Online reviews come in many forms, shapes and sizes and at a time when more people are taking out personal loans, we wanted to take a closer look at the types of online personal loans that are available.
Types of Loans
The majority of personal loans are of the unsecured type, with fixed payment terms, like fast personal loans provider in NZ. There are other types of loans out there though, as we will explore now – including unsecured personal loans.
Unsecured Personal Loans
Unsecured loans are not backed by any type of collateral – collateral can come in several forms, such as a car or home. Essentially, if you default on your loan then your car, for example, can be seized and sold at auction to pay off the loan.
With unsecured loans however there is no such protection for lenders, and what this means is that a lender will most likely charge a higher APR. The APR is the total amount you pay in fees (if there are any) and the interest rate – it does not include the borrowed amount.
Secured Personal Loans
As you might guess from the above section, this type of loan is backed by collateral and can be seized in the event you cannot repay the loan for whatever reason. Mortgages can be called secured loans (with the house as collateral) and car loans can be too.
There are some credit unions, banks and online lenders that can offer secured loans – these allow you to borrow against savings, your car, or other assets such as bikes or high-ticket items in your home (PCs, games consoles, TVs, etc.).

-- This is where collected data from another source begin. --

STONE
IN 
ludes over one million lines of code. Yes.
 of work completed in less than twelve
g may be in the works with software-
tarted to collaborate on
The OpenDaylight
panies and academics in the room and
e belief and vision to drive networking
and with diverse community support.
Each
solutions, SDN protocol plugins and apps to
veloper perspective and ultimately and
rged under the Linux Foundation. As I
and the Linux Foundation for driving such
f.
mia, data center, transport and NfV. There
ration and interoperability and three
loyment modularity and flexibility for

The rates are typically lower than unsecured loans because lenders don’t see them as being as risky.
The majority of personal loans come with fixed rates. What this means is that your rate, and monthly payment amounts, don’t change.

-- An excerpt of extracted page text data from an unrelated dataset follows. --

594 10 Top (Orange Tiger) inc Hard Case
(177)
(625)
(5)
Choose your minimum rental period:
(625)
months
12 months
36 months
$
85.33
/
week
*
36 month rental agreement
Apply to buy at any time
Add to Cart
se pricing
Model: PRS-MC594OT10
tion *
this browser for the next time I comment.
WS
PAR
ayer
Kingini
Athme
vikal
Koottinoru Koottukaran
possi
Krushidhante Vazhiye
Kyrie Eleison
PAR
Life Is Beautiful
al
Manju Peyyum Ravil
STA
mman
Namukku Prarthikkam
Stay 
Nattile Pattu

This type of loan might make sense to you if you need consistent payment amounts each month and if you don’t like the idea of potentially rising rates on longer-term loans. Having fixed rates also makes payments easier to budget for.
The interest rates on this type of loan are tied to benchmark rates that are set by banks. Depending on how this rate fluctuates, the rate of your loan, total interest rates and monthly payment amounts can fluctuate too – either up or down.
A benefit of variable-rate loans is that they often carry lower APRs than fixed-rate loans do.
Debt Consolidation Personal Loans
A debt consolidation loan combines several debts into one new, single loan. A lender should be sure that this type of loan carries a lower APR than the rates already being paid on the other debts – this ensures that you pay less interest on the new debt than the existing ones. This type of debt also makes life a little easier because just one payment per month is made, rather than several separate ones – also making it harder to forget a payment.
A co-signature loan is for those borrowers that have sparse or zero credit history who may not otherwise qualify for a loan by themselves. A co-signer, essentially, promises to pay off the loan if the borrower cannot – the co-signer is acting as a type of insurance for the loan provider.
When you add a co-signer, that has a strong history, you are greatly improving your chances of qualifying for the loan and you are more likely to gain favorable rate terms on that loan.